Passage to read:
● ● ● ● ● ● ●

Saturday, October 25, 2025

Cop-Killers, Terrorists and Mamdani and Cuomo by Ronald Kolb-10/25/25

On September 25, infamous fugitive terrorist and cop-killer Joanne Chesimard a.k.a. Assata Shakur passed away in Havana. She had been given asylum by the Castro government after her conviction and life sentence for killing a New Jersey State Trooper in 1973 and her subsequent breakout from prison aided by other terrorists in 1979.

Two of the terrorists who helped her escape, David Gilbert and Judith Clark, were later convicted of killing three, including two police officers, and would later be released with a huge assist from former New York Governor Andrew Cuomo and a current New York mayoral candidate. They were among the first of 43 cop-killers that the Cuomo's hand-picked State Parole Board have released since 2017.

Fellow mayoral candidate Curtis Sliwa brought that stunning fact up at a recent mayoral debate, yet Cuomo said nothing. And the Democratic Socialists of America, who are huge supporters of Queens Assemblyman and mayoral candidate Zohran Mamdani (and who is a proud member of the far-left group), recently honored Chesimard's legacy, yet he has refused to comment on their action or on Chesimard herself.

Politicians from both parties and law enforcement from around the tri-state denounced her as a terrorist and cop-killer, and Mamdani had to know who she was because she has been celebrated by the left for decades. 

Chesimard was born in Queens, New York in 1947. She joined the Black Panthers briefly in 1970 but left them the following year for the more radical Black Liberation Army (BLA), and being one of the few female members, she was considered as the "soul of the group."

● ● ● ● ● ● ●

Aim of the exercise:
Using the column about Joanne Chesimard, answer these:
(a) In what year and where was she born?
(b) In what city did she die?
(c) Which group did she join after leaving the Black Panthers?

Provided data:
● ● ● ● ● ● ●

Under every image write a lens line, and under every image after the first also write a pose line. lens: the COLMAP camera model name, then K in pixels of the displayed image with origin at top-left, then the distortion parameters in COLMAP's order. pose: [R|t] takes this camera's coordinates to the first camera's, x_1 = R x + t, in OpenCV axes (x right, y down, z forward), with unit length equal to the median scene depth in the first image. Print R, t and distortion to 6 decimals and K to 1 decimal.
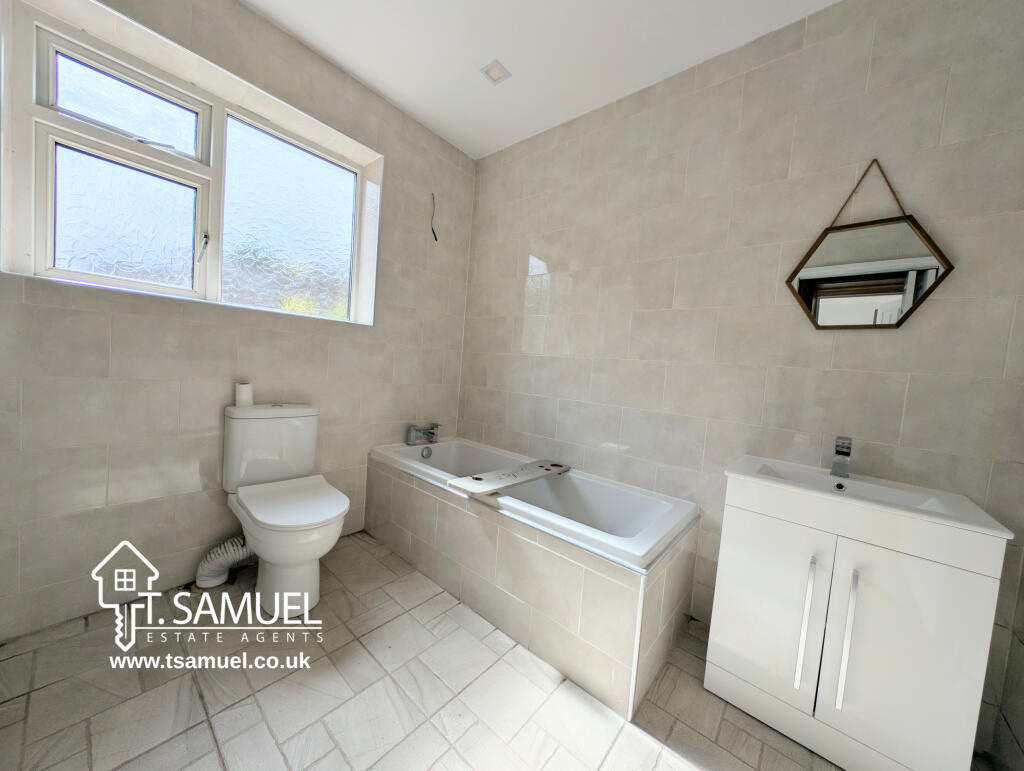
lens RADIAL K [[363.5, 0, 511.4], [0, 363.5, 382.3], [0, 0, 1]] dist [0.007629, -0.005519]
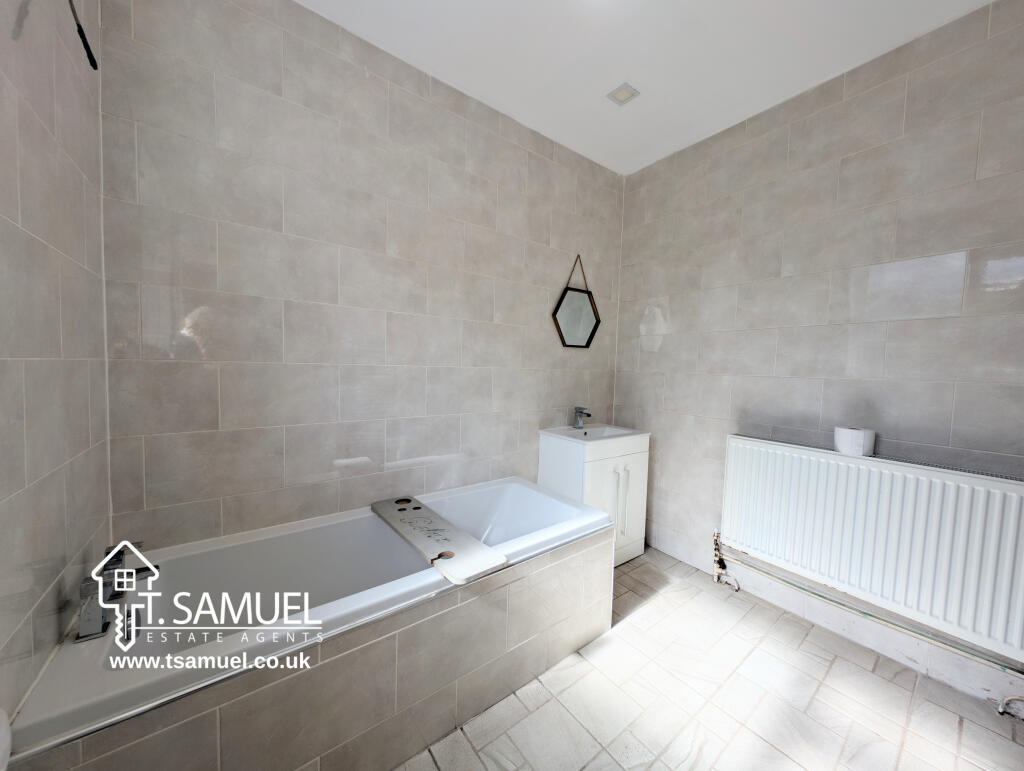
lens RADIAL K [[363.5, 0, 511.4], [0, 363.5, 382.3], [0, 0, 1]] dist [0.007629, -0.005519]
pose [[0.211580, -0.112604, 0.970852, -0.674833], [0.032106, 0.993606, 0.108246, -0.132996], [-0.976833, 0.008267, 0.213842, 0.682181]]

● ● ● ● ● ● ●

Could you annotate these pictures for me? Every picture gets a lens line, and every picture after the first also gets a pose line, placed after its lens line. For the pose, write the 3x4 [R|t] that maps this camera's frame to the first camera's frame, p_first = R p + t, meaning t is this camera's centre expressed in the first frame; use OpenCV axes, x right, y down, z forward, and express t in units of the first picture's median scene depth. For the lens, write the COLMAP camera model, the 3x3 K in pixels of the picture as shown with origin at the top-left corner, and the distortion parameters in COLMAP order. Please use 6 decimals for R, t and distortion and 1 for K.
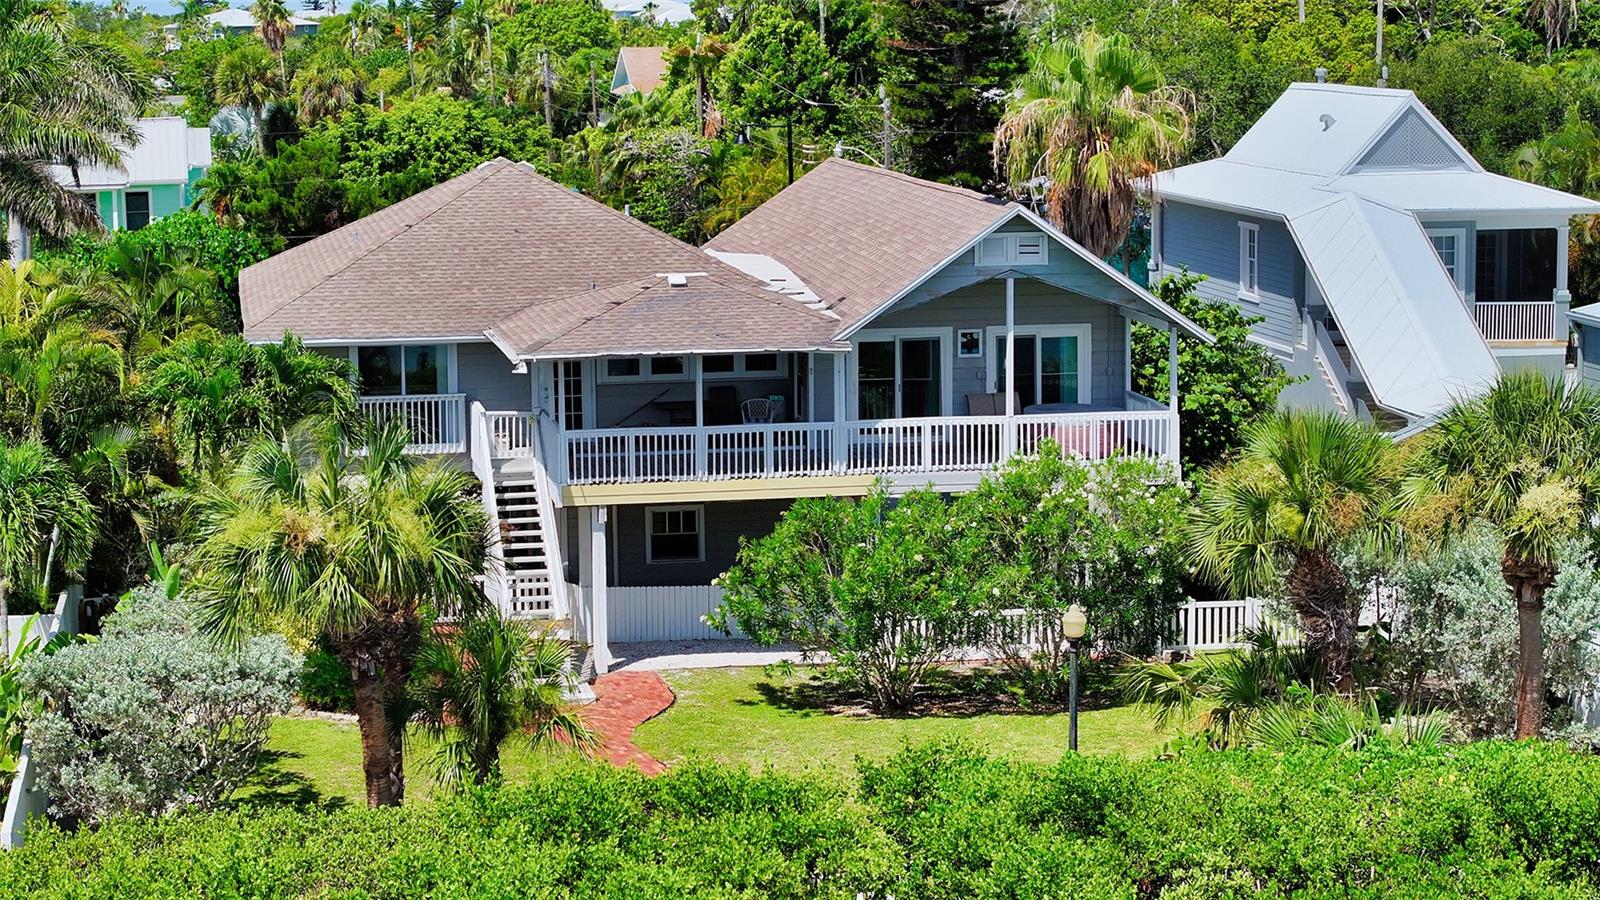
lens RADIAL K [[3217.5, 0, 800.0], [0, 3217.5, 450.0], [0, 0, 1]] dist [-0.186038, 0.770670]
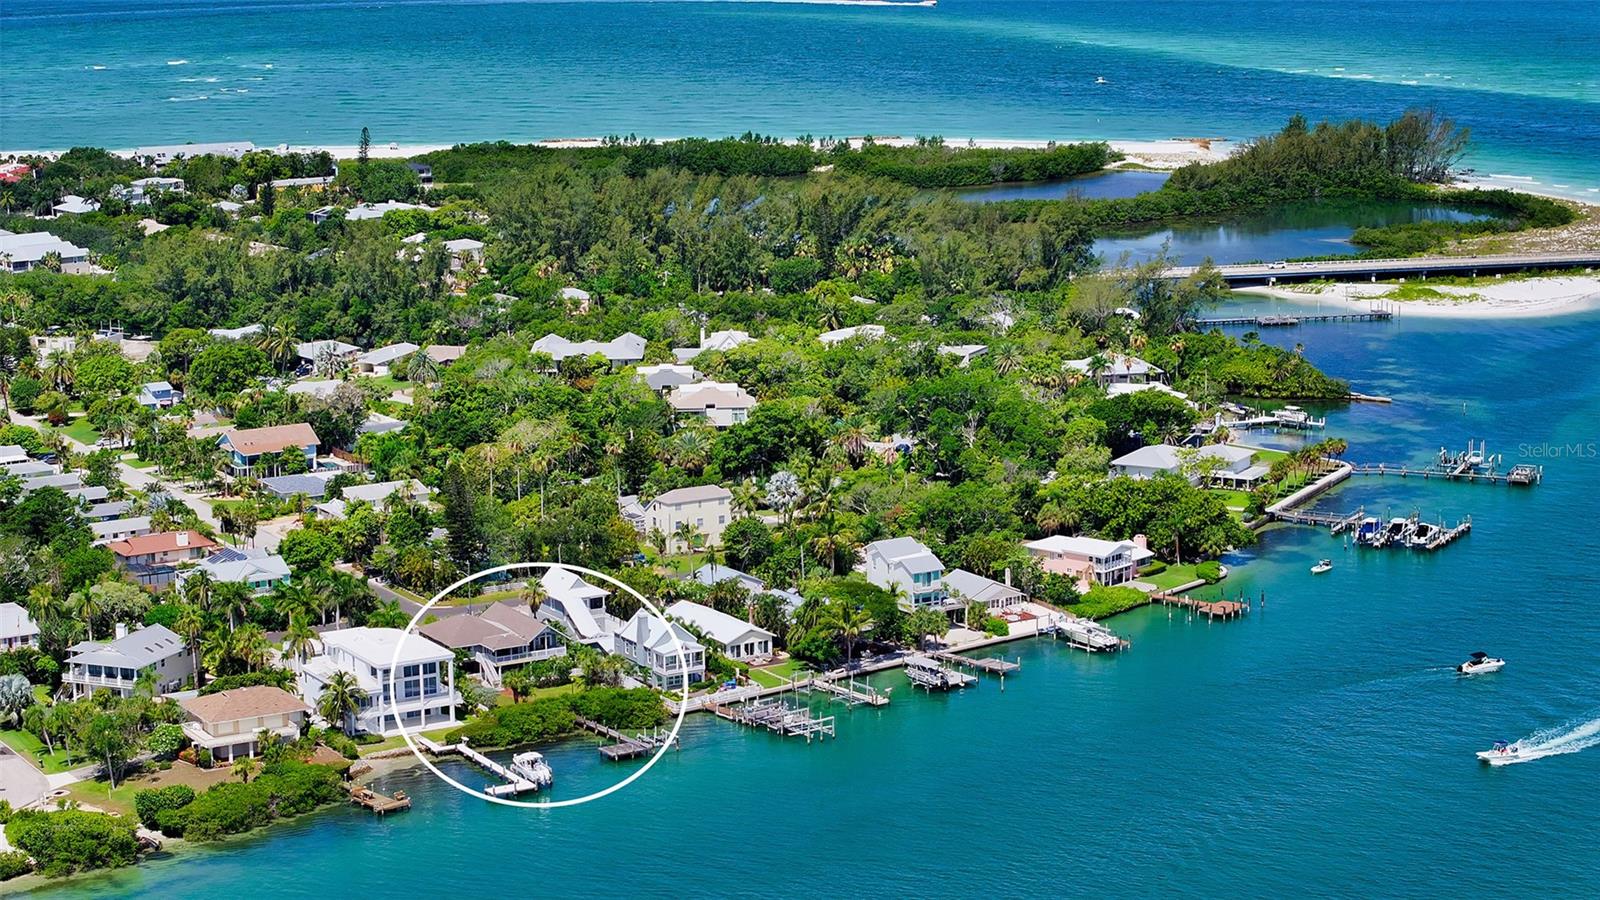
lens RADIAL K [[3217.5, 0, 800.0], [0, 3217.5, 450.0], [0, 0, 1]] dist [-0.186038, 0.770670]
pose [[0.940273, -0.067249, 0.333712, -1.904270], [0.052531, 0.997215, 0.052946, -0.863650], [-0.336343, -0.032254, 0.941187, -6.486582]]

● ● ● ● ● ● ●

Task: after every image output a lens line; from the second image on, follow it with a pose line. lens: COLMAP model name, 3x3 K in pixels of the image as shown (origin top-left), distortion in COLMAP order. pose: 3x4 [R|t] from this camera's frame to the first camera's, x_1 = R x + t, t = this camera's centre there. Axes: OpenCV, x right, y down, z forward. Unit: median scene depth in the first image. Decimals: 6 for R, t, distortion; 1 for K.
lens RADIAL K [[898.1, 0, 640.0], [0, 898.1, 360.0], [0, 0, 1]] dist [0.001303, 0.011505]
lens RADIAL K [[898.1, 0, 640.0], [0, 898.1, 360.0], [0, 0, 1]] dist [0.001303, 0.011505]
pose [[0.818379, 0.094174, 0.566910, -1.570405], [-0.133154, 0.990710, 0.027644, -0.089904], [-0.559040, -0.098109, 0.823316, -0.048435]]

● ● ● ● ● ● ●

The completed task:
(a) 1947, in Queens, New York
(b) Havana
(c) The Black Liberation Army (BLA)